Gli puntò contro un dito accusatore. «Mi hai detto che non credevi nell’amore. E adesso, dopo che abbiamo incominciato a incontrarci la sera, dopo che ho cercato di farti capire cosa significa essere un Kolheek, te ne vieni fuori a dire che dobbiamo stare insieme.» Gli batté sul petto con l’indice. «Non sono una stupida, Travis. So fare due più due. Mi vuoi perché ritieni che sarebbe un bene per i gemelli avermi intorno. Perché pensi che avrei una buona influenza su di loro, che potrei dar loro le basi di cui hanno bisogno. Di cui tu hai bisogno.»

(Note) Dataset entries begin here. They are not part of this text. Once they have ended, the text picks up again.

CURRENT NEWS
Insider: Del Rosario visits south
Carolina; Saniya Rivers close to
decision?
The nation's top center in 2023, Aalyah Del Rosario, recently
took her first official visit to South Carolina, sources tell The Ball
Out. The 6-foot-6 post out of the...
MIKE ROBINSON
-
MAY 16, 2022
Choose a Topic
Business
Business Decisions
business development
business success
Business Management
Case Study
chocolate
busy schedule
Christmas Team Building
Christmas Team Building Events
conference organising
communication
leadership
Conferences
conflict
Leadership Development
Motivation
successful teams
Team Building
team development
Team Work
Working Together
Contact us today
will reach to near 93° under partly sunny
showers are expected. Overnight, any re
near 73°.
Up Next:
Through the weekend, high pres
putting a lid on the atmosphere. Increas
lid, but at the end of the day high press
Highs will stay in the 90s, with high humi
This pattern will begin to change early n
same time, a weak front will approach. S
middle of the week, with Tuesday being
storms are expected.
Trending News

Gli occhi di Diana, ristretti a due fessure, lo trafiggevano come lame. «Mi vuoi perché sono una Kolheek!»
«Diana, ascoltami...»
Travis fece per toccarla, ma lei si ritrasse. Quella reazione lo fece rimanere di sasso, come l’avesse schiaffeggiato.
«Eric pensava che sarebbe stato carino avermi intorno. Ero diversa dalle altre donne che conosceva. Una novità. Ma le novità perdono in fretta la loro attrattiva.»
Diana era consapevole della collera che le brillava nello sguardo e fece il possibile per tenerla desta. Era la sua unica ancora di salvezza. Se l’avesse lasciata evaporare, sarebbe scoppiata a piangere. E preferiva morire, piuttosto che rivelare i suoi veri sentimenti, il suo dolore.
Non avrebbe saputo dire perché stava soffrendo tanto. Sapeva solo che si sentiva come se le avessero strappato il cuore dal petto.
«Mentre sono qui, farò tutto quello che posso per Jared e Josh. E anche per te, Travis» disse. «Ma, ti prego...non usarmi.»